I realize that, for some people, the story of the virginal conception of Jesus is simply not believable. For that matter, however, much of what we confess about Jesus is, by certain standards, unbelievable: that he is the incarnation of the eternal God, fully divine and fully human; that he cast out demons and healed the sick; that on the cross he took upon himself the sins of the world; that after three days he rose from the dead; that he will come again as savior and judge. To believe these kinds of claims, one must, in the words of my friend Billy Abraham, cross the threshold of divine revelation. In other words, there is a certain thought-world into which one must enter in order to hold these miraculous faith claims to be true. It is not the “disenchanted” world of modernity (to use Taylor’s phrase). It is the world of the “porous self,” in which human beings live within a spiritual world that comes to bear on their lives in very direct ways.

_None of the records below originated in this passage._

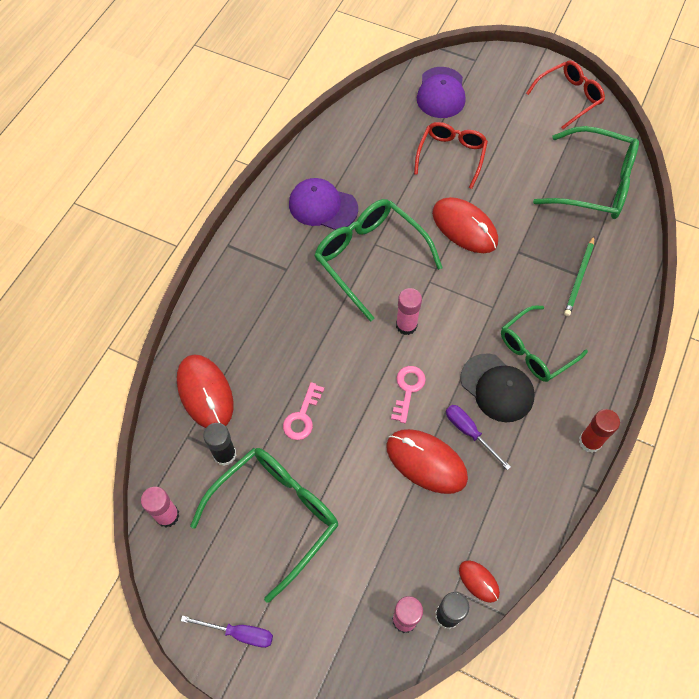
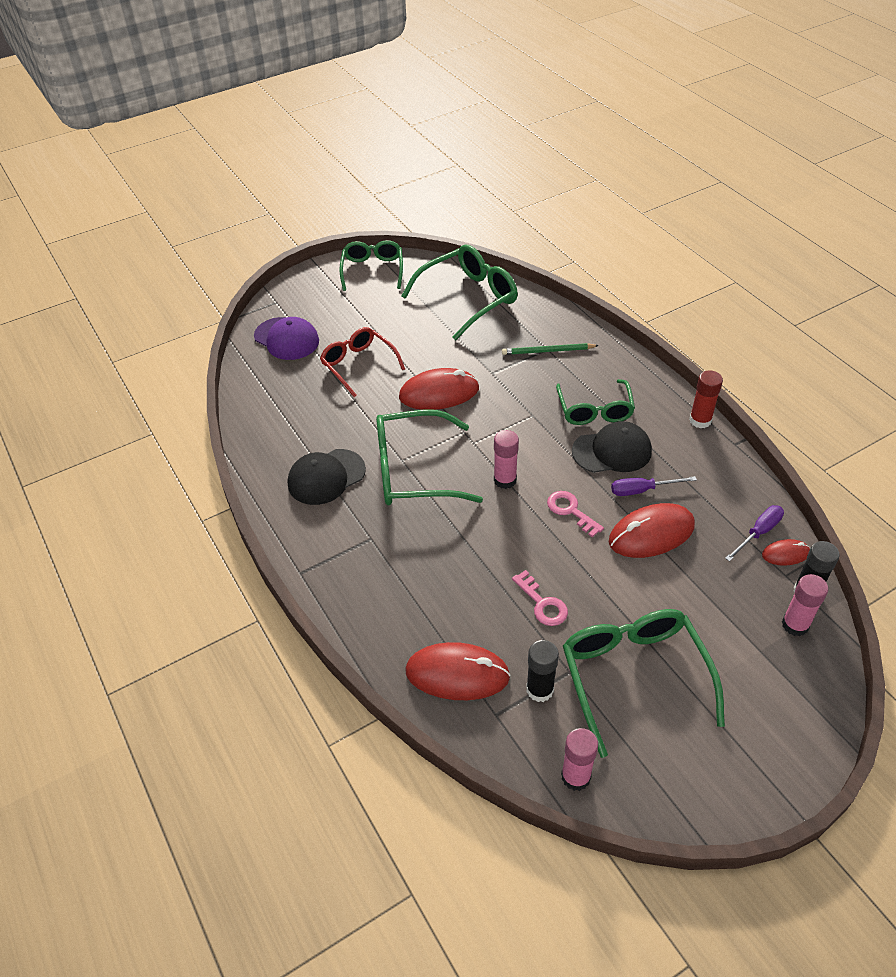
camera: 55 degrees left, 15 degrees down
purple screwdriver [181,616,273,648] -> purple screwdriver moved to [725,505,784,561]
purple cap [289,178,358,230] -> black cap [288,449,366,505]
red glasses [526,61,605,129] -> green glasses [339,240,403,291]
green pencil [564,236,594,316] -> green pencil turned 120 degrees clockwise [502,343,599,355]

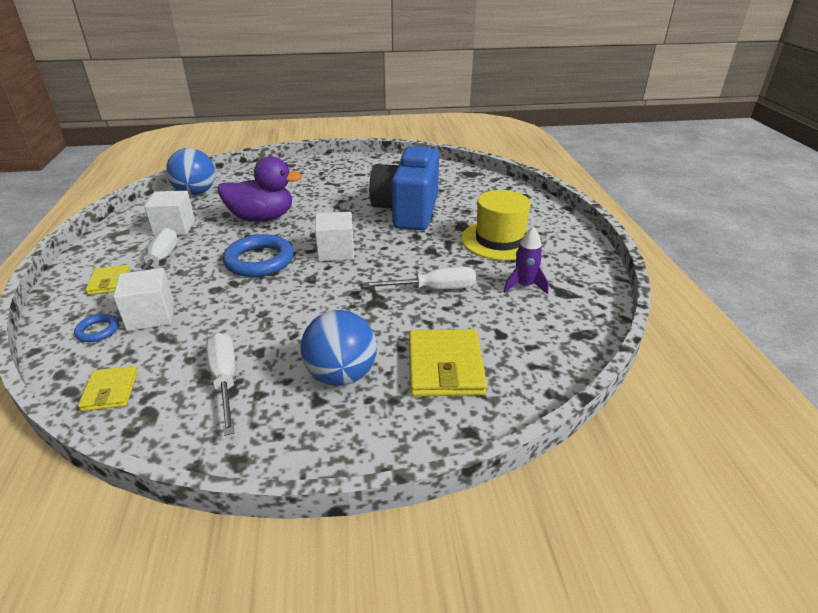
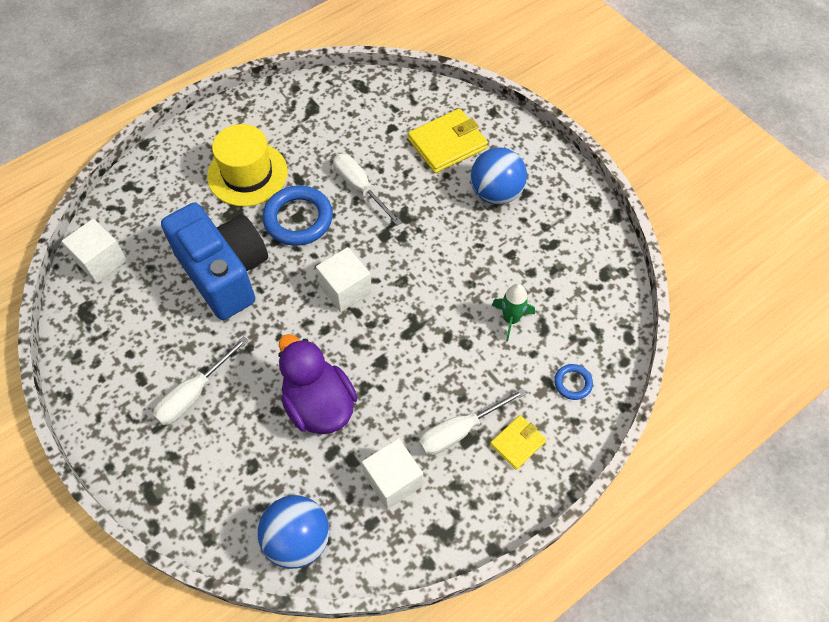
camera: 120 degrees left, 25 degrees up
yellow wallet [78,366,138,411] -> none
white cube [113,268,174,331] -> white cube moved to [62,219,127,283]
white screwdriver [206,333,235,436] -> white screwdriver moved to [153,336,248,425]
blue ring [223,234,294,277] -> blue ring moved to [262,185,333,246]
blue camera [369,143,439,230] -> blue camera turned 105 degrees counterclockwise [161,203,268,320]
purple rocket [504,227,548,294] -> none
none -> green rocket [492,284,535,341]

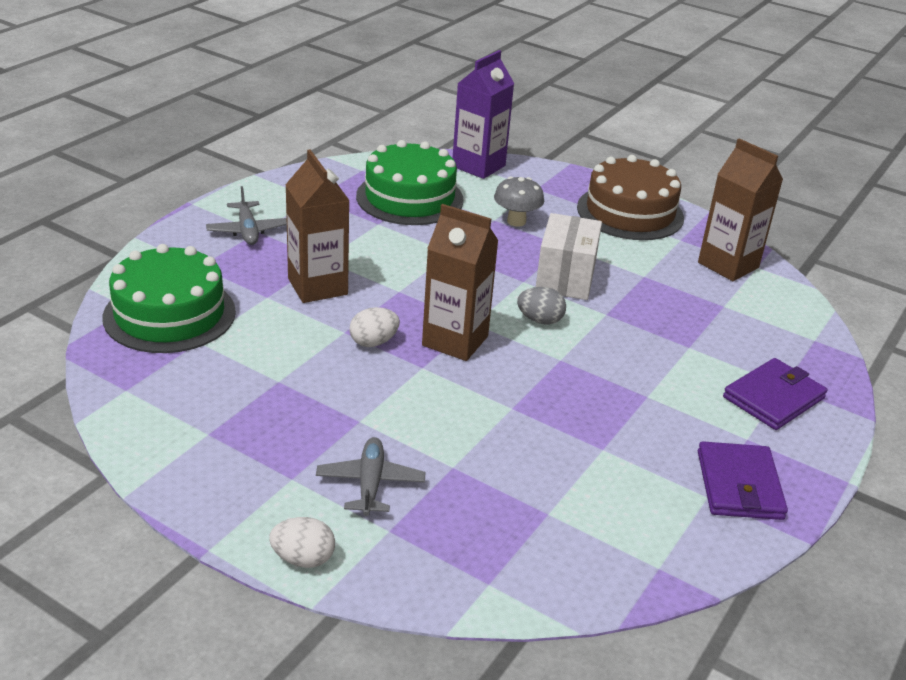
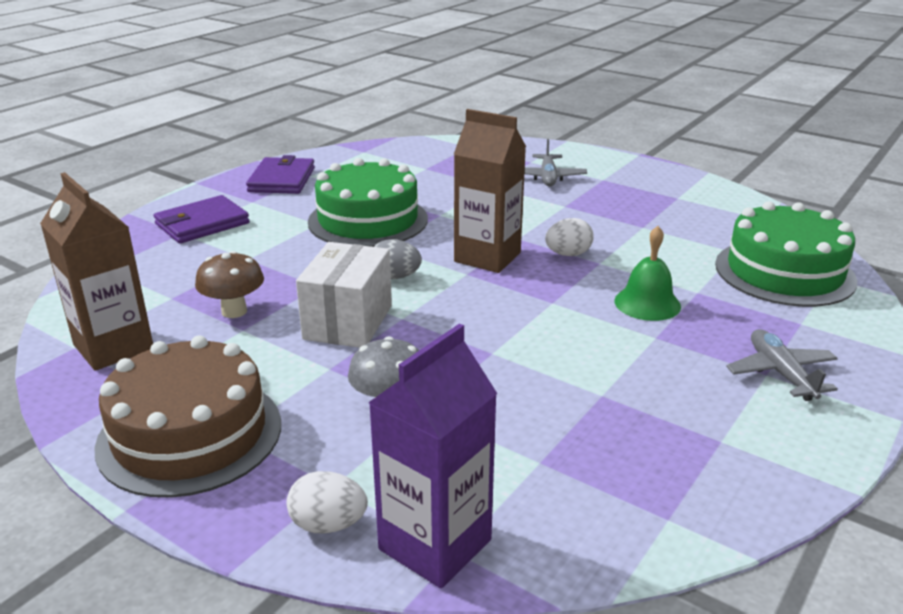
camera: 175 degrees left, 5 degrees down
white egg [269,517,335,568] -> white egg moved to [286,471,368,534]
brown carton [285,150,350,303] -> green bell [614,226,681,321]
green cake [356,140,464,225] -> green cake moved to [308,158,428,247]
none -> brown mushroom [195,251,264,318]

I often lament the demythologizing of Advent and Christmas. The story of God’s coming into the world through the Virgin Mary in this small and insignificant town on the eastern frontier of the Roman Empire, in the midst of poverty and political turmoil, is relentlessly hopeful. Mary’s words to Gabriel: “Here am I, the servant of the Lord; let it be with me according to your word” (Luke 1:38) is a model of faith and obedience to God for all who claim to be Jesus’ followers. That God would unite perfect divinity and broken humanity in the life of this baby is the poetry of our redemption. What is not assumed, said Gregory of Nazianzus, is not redeemed. Yet Christ assumed every aspect of our nature, and now redemption is ours. We don’t have to live in our brokenness anymore. Because God has taken on our nature, we can become participants in the divine nature (2 Peter 1:4).

There is beauty in simply abiding in the mystery and power of a God who will draw to himself all of creation through the vulnerability of a young woman and the child she will bear. In this season, I encourage you to lay aside the post-Enlightenment skepticism that we drink in from our childhood. Instead, abide in God’s miracle and receive the love, forgiveness, and power that we have in Jesus Christ.